• EXERCISE DESCRIPTION:
Copy the following records line for line, without including the pictures in your answer.

• DATA LISTING:
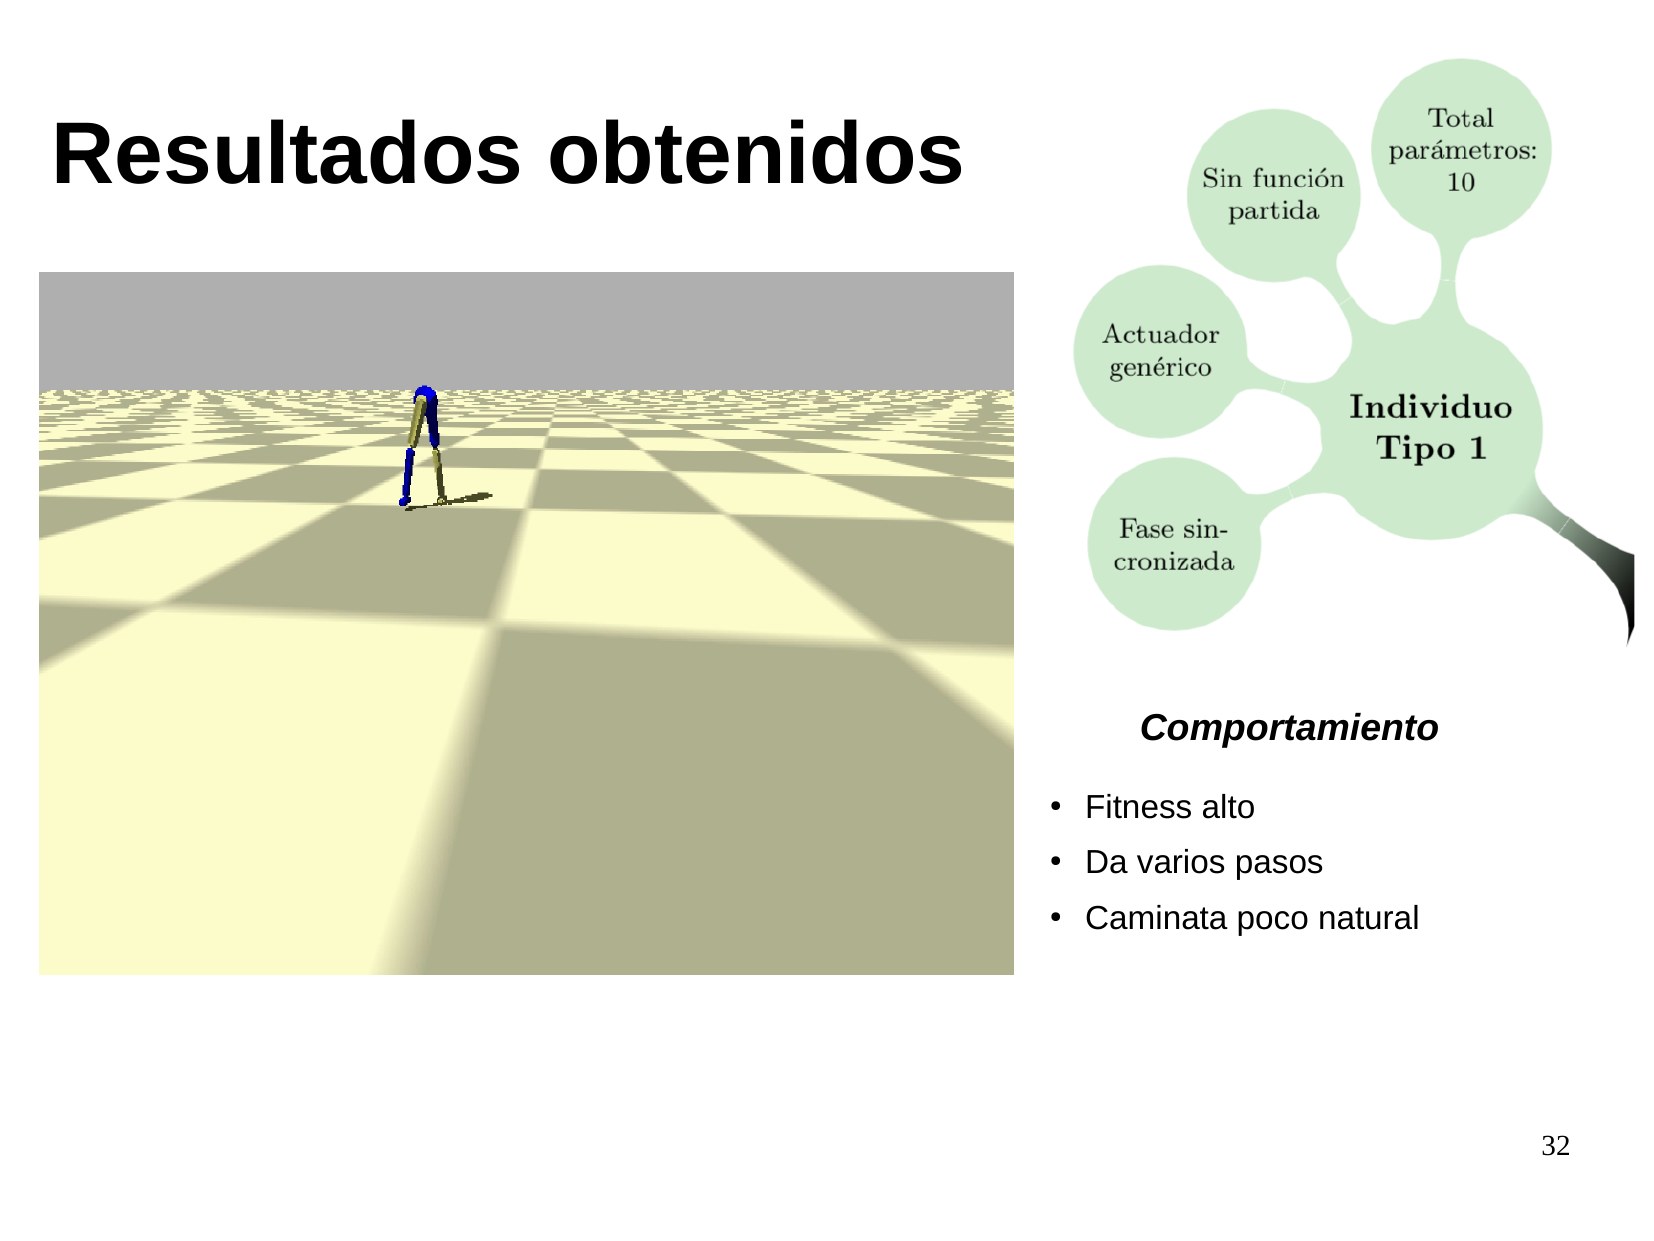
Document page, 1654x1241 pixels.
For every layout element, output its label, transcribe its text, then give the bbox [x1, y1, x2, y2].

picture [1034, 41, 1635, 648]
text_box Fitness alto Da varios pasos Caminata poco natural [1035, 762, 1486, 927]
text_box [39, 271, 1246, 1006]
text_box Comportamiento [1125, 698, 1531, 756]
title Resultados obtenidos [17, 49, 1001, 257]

• CORRECT RESULT:
Document page, 1654x1241 pixels.
For every layout element, output its label, transcribe its text, then give the bbox [x1, y1, x2, y2].

picture [1034, 41, 1635, 648]
text_box Fitness alto Da varios pasos Caminata poco natural [1035, 762, 1486, 927]
text_box [39, 271, 1246, 1006]
text_box Comportamiento [1125, 698, 1531, 756]
title Resultados obtenidos [17, 49, 1001, 257]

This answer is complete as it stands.